SET PROBLEM:
Swap "dist" for "distance" everywhere it appears in the rows below. Leave everything else as it is.
━━━━━ SUPPLIED RECORDS ━━━━━
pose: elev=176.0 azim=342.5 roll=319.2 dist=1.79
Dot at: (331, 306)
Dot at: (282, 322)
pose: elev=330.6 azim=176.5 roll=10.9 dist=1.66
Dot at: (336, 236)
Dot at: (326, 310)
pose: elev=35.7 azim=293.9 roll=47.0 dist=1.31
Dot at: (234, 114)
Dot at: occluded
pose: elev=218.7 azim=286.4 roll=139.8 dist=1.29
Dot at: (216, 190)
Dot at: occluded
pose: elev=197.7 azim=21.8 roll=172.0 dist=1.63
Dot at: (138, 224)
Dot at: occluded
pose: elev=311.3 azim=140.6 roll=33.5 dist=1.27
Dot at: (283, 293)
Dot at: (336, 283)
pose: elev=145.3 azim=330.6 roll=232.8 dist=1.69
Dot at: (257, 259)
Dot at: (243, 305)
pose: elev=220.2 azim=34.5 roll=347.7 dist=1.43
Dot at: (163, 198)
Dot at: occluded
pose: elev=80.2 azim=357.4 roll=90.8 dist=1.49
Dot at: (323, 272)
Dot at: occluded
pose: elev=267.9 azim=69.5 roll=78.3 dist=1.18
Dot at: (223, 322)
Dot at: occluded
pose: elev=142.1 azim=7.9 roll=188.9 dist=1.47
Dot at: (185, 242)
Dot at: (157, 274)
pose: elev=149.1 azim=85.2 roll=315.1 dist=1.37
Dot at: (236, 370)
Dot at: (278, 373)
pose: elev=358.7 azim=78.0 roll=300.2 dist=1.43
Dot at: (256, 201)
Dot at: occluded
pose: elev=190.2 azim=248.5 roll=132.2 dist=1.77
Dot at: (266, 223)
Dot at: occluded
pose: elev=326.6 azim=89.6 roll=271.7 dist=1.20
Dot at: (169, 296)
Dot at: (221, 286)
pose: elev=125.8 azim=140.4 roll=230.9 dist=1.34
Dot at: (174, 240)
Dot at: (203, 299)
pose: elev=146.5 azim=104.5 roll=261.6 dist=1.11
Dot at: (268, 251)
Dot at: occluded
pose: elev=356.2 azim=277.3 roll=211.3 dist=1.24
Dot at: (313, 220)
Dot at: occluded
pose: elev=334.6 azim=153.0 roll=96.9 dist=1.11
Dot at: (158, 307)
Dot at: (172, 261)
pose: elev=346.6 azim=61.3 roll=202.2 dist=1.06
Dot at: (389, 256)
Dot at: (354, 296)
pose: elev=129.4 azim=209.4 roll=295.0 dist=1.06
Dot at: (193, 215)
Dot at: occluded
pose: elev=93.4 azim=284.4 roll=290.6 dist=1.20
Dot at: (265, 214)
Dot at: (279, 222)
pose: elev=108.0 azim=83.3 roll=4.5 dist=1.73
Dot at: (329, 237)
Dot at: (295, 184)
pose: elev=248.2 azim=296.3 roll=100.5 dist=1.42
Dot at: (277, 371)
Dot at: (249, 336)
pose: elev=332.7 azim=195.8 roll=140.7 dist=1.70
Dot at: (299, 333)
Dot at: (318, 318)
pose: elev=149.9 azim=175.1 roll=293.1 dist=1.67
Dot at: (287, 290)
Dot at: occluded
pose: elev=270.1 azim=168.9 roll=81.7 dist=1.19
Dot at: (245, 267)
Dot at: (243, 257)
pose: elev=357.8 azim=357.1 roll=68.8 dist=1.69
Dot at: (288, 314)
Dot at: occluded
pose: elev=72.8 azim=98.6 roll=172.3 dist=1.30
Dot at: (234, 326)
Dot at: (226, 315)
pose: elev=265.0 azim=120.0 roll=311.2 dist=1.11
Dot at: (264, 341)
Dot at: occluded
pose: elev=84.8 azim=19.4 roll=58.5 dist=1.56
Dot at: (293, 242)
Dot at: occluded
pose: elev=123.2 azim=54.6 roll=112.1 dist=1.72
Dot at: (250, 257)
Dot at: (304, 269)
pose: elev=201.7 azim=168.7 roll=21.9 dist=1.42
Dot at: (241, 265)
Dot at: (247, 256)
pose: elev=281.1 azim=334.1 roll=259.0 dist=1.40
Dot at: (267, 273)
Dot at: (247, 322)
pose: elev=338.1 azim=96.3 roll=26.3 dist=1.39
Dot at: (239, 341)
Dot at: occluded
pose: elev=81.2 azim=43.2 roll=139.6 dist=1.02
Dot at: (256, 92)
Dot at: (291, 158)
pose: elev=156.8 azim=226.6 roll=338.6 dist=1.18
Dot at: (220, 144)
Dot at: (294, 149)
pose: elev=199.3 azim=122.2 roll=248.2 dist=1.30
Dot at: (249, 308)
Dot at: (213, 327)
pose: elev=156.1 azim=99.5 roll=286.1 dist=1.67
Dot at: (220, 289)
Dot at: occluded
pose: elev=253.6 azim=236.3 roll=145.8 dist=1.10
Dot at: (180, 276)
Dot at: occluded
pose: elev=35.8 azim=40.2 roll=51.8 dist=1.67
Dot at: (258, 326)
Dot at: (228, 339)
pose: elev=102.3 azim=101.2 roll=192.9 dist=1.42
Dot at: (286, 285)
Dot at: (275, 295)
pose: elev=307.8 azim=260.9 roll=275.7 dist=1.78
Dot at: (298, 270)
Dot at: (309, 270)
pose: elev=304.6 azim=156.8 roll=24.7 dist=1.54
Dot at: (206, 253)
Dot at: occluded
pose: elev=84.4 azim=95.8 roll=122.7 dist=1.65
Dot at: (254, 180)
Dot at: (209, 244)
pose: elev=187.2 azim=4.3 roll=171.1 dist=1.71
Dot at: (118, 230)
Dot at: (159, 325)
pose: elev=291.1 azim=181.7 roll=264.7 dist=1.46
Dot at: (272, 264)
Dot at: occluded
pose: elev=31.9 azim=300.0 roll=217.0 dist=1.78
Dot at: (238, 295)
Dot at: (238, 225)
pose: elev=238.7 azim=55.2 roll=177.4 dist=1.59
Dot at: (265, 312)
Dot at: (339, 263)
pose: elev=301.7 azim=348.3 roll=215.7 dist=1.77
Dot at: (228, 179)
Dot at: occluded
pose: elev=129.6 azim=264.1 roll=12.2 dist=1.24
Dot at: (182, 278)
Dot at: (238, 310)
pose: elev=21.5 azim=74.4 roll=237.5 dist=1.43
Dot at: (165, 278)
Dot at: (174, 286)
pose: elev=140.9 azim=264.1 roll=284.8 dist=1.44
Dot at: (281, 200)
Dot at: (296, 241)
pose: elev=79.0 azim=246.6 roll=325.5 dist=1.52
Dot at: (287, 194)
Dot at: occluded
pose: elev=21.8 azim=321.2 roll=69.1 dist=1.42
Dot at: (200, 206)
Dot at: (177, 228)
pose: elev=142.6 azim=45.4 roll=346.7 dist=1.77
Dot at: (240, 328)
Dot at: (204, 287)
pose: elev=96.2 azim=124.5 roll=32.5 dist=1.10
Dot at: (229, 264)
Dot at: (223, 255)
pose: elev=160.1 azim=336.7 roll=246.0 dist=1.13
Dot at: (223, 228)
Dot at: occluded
━━━━━
FULL OUTPUT:
pose: elev=176.0 azim=342.5 roll=319.2 distance=1.79
Dot at: (331, 306)
Dot at: (282, 322)
pose: elev=330.6 azim=176.5 roll=10.9 distance=1.66
Dot at: (336, 236)
Dot at: (326, 310)
pose: elev=35.7 azim=293.9 roll=47.0 distance=1.31
Dot at: (234, 114)
Dot at: occluded
pose: elev=218.7 azim=286.4 roll=139.8 distance=1.29
Dot at: (216, 190)
Dot at: occluded
pose: elev=197.7 azim=21.8 roll=172.0 distance=1.63
Dot at: (138, 224)
Dot at: occluded
pose: elev=311.3 azim=140.6 roll=33.5 distance=1.27
Dot at: (283, 293)
Dot at: (336, 283)
pose: elev=145.3 azim=330.6 roll=232.8 distance=1.69
Dot at: (257, 259)
Dot at: (243, 305)
pose: elev=220.2 azim=34.5 roll=347.7 distance=1.43
Dot at: (163, 198)
Dot at: occluded
pose: elev=80.2 azim=357.4 roll=90.8 distance=1.49
Dot at: (323, 272)
Dot at: occluded
pose: elev=267.9 azim=69.5 roll=78.3 distance=1.18
Dot at: (223, 322)
Dot at: occluded
pose: elev=142.1 azim=7.9 roll=188.9 distance=1.47
Dot at: (185, 242)
Dot at: (157, 274)
pose: elev=149.1 azim=85.2 roll=315.1 distance=1.37
Dot at: (236, 370)
Dot at: (278, 373)
pose: elev=358.7 azim=78.0 roll=300.2 distance=1.43
Dot at: (256, 201)
Dot at: occluded
pose: elev=190.2 azim=248.5 roll=132.2 distance=1.77
Dot at: (266, 223)
Dot at: occluded
pose: elev=326.6 azim=89.6 roll=271.7 distance=1.20
Dot at: (169, 296)
Dot at: (221, 286)
pose: elev=125.8 azim=140.4 roll=230.9 distance=1.34
Dot at: (174, 240)
Dot at: (203, 299)
pose: elev=146.5 azim=104.5 roll=261.6 distance=1.11
Dot at: (268, 251)
Dot at: occluded
pose: elev=356.2 azim=277.3 roll=211.3 distance=1.24
Dot at: (313, 220)
Dot at: occluded
pose: elev=334.6 azim=153.0 roll=96.9 distance=1.11
Dot at: (158, 307)
Dot at: (172, 261)
pose: elev=346.6 azim=61.3 roll=202.2 distance=1.06
Dot at: (389, 256)
Dot at: (354, 296)
pose: elev=129.4 azim=209.4 roll=295.0 distance=1.06
Dot at: (193, 215)
Dot at: occluded
pose: elev=93.4 azim=284.4 roll=290.6 distance=1.20
Dot at: (265, 214)
Dot at: (279, 222)
pose: elev=108.0 azim=83.3 roll=4.5 distance=1.73
Dot at: (329, 237)
Dot at: (295, 184)
pose: elev=248.2 azim=296.3 roll=100.5 distance=1.42
Dot at: (277, 371)
Dot at: (249, 336)
pose: elev=332.7 azim=195.8 roll=140.7 distance=1.70
Dot at: (299, 333)
Dot at: (318, 318)
pose: elev=149.9 azim=175.1 roll=293.1 distance=1.67
Dot at: (287, 290)
Dot at: occluded
pose: elev=270.1 azim=168.9 roll=81.7 distance=1.19
Dot at: (245, 267)
Dot at: (243, 257)
pose: elev=357.8 azim=357.1 roll=68.8 distance=1.69
Dot at: (288, 314)
Dot at: occluded
pose: elev=72.8 azim=98.6 roll=172.3 distance=1.30
Dot at: (234, 326)
Dot at: (226, 315)
pose: elev=265.0 azim=120.0 roll=311.2 distance=1.11
Dot at: (264, 341)
Dot at: occluded
pose: elev=84.8 azim=19.4 roll=58.5 distance=1.56
Dot at: (293, 242)
Dot at: occluded
pose: elev=123.2 azim=54.6 roll=112.1 distance=1.72
Dot at: (250, 257)
Dot at: (304, 269)
pose: elev=201.7 azim=168.7 roll=21.9 distance=1.42
Dot at: (241, 265)
Dot at: (247, 256)
pose: elev=281.1 azim=334.1 roll=259.0 distance=1.40
Dot at: (267, 273)
Dot at: (247, 322)
pose: elev=338.1 azim=96.3 roll=26.3 distance=1.39
Dot at: (239, 341)
Dot at: occluded
pose: elev=81.2 azim=43.2 roll=139.6 distance=1.02
Dot at: (256, 92)
Dot at: (291, 158)
pose: elev=156.8 azim=226.6 roll=338.6 distance=1.18
Dot at: (220, 144)
Dot at: (294, 149)
pose: elev=199.3 azim=122.2 roll=248.2 distance=1.30
Dot at: (249, 308)
Dot at: (213, 327)
pose: elev=156.1 azim=99.5 roll=286.1 distance=1.67
Dot at: (220, 289)
Dot at: occluded
pose: elev=253.6 azim=236.3 roll=145.8 distance=1.10
Dot at: (180, 276)
Dot at: occluded
pose: elev=35.8 azim=40.2 roll=51.8 distance=1.67
Dot at: (258, 326)
Dot at: (228, 339)
pose: elev=102.3 azim=101.2 roll=192.9 distance=1.42
Dot at: (286, 285)
Dot at: (275, 295)
pose: elev=307.8 azim=260.9 roll=275.7 distance=1.78
Dot at: (298, 270)
Dot at: (309, 270)
pose: elev=304.6 azim=156.8 roll=24.7 distance=1.54
Dot at: (206, 253)
Dot at: occluded
pose: elev=84.4 azim=95.8 roll=122.7 distance=1.65
Dot at: (254, 180)
Dot at: (209, 244)
pose: elev=187.2 azim=4.3 roll=171.1 distance=1.71
Dot at: (118, 230)
Dot at: (159, 325)
pose: elev=291.1 azim=181.7 roll=264.7 distance=1.46
Dot at: (272, 264)
Dot at: occluded
pose: elev=31.9 azim=300.0 roll=217.0 distance=1.78
Dot at: (238, 295)
Dot at: (238, 225)
pose: elev=238.7 azim=55.2 roll=177.4 distance=1.59
Dot at: (265, 312)
Dot at: (339, 263)
pose: elev=301.7 azim=348.3 roll=215.7 distance=1.77
Dot at: (228, 179)
Dot at: occluded
pose: elev=129.6 azim=264.1 roll=12.2 distance=1.24
Dot at: (182, 278)
Dot at: (238, 310)
pose: elev=21.5 azim=74.4 roll=237.5 distance=1.43
Dot at: (165, 278)
Dot at: (174, 286)
pose: elev=140.9 azim=264.1 roll=284.8 distance=1.44
Dot at: (281, 200)
Dot at: (296, 241)
pose: elev=79.0 azim=246.6 roll=325.5 distance=1.52
Dot at: (287, 194)
Dot at: occluded
pose: elev=21.8 azim=321.2 roll=69.1 distance=1.42
Dot at: (200, 206)
Dot at: (177, 228)
pose: elev=142.6 azim=45.4 roll=346.7 distance=1.77
Dot at: (240, 328)
Dot at: (204, 287)
pose: elev=96.2 azim=124.5 roll=32.5 distance=1.10
Dot at: (229, 264)
Dot at: (223, 255)
pose: elev=160.1 azim=336.7 roll=246.0 distance=1.13
Dot at: (223, 228)
Dot at: occluded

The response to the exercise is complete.